» YOUR TASK: Recast the records in the stretch from "collection date: 1925-12-09" through "locality: Dept. Cundinamarca: Quebrada", both ends included, as a two-column CSV with the header field,value. Give one row per line, with each entry in its own quoted field and any line breaks replaced by spaces.

(begin)

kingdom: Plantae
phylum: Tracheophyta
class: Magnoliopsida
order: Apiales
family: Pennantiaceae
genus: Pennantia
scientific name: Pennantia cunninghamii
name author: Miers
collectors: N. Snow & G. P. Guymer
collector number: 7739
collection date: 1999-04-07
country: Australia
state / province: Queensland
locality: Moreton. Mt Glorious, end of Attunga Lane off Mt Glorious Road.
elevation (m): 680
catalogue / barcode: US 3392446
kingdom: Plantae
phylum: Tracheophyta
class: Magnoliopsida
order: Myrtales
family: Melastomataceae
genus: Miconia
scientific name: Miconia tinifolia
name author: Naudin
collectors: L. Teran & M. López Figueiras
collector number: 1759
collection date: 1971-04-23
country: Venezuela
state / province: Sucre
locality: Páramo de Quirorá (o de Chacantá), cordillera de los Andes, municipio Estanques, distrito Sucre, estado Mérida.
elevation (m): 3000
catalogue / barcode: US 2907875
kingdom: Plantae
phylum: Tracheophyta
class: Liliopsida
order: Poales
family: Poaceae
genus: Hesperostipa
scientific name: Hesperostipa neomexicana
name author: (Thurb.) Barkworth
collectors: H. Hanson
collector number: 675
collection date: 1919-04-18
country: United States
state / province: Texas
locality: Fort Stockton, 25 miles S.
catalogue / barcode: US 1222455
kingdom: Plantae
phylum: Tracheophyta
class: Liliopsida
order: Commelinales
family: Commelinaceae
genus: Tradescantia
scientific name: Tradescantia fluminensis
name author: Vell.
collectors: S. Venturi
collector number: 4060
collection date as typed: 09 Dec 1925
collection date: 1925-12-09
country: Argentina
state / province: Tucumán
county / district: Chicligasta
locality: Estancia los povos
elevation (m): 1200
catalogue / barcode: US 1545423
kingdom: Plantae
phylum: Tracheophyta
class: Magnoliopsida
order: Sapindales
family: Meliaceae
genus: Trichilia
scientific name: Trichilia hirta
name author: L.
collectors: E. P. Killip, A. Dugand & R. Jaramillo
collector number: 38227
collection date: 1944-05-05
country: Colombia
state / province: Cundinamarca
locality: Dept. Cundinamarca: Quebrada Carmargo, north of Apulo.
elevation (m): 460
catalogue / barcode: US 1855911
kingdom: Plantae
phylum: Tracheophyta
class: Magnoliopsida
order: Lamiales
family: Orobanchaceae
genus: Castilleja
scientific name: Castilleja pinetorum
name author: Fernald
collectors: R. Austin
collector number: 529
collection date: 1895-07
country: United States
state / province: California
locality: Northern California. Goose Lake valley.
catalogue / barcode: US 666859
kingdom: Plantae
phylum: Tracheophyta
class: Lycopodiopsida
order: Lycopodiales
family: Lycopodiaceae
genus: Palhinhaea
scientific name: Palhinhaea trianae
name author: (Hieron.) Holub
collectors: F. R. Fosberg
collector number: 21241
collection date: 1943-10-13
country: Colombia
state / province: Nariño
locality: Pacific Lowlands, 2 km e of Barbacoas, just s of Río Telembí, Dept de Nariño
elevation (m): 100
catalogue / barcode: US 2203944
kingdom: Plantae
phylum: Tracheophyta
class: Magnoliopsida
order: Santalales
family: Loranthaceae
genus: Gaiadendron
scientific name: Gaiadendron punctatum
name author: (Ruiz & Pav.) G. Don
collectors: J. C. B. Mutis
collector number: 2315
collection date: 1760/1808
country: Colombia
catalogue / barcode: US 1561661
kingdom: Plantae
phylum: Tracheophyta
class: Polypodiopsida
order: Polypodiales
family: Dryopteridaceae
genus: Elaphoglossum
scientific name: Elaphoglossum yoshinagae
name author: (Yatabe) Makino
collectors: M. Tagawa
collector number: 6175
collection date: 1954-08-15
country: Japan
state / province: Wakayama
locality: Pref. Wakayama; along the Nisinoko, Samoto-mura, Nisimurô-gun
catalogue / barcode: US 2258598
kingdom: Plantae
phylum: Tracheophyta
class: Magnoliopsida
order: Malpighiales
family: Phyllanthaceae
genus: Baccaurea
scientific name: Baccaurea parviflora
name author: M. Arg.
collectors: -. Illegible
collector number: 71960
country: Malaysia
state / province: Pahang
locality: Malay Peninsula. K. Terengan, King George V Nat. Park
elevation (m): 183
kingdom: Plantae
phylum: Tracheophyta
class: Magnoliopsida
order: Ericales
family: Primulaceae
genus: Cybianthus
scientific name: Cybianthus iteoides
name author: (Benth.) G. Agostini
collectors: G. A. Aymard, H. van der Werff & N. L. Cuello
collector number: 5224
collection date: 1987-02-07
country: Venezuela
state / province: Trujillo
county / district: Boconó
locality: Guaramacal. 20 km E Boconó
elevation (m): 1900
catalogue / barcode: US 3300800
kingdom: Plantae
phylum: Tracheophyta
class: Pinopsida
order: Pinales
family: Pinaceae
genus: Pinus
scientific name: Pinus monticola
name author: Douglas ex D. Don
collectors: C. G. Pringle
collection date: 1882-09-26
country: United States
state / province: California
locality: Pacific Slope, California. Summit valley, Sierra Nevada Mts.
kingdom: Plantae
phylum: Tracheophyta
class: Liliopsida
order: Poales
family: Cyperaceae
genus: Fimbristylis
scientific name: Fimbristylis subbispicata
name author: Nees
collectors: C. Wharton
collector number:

(end)

» EXERCISE RESPONSE:
field,value
"collection date:","1925-12-09"
"country:","Argentina"
"state / province:","Tucumán"
"county / district:","Chicligasta"
"locality:","Estancia los povos"
"elevation (m):","1200"
"catalogue / barcode:","US 1545423"
"kingdom:","Plantae"
"phylum:","Tracheophyta"
"class:","Magnoliopsida"
"order:","Sapindales"
"family:","Meliaceae"
"genus:","Trichilia"
"scientific name:","Trichilia hirta"
"name author:","L."
"collectors:","E. P. Killip, A. Dugand & R. Jaramillo"
"collector number:","38227"
"collection date:","1944-05-05"
"country:","Colombia"
"state / province:","Cundinamarca"
"locality:","Dept. Cundinamarca: Quebrada Carmargo, north of Apulo."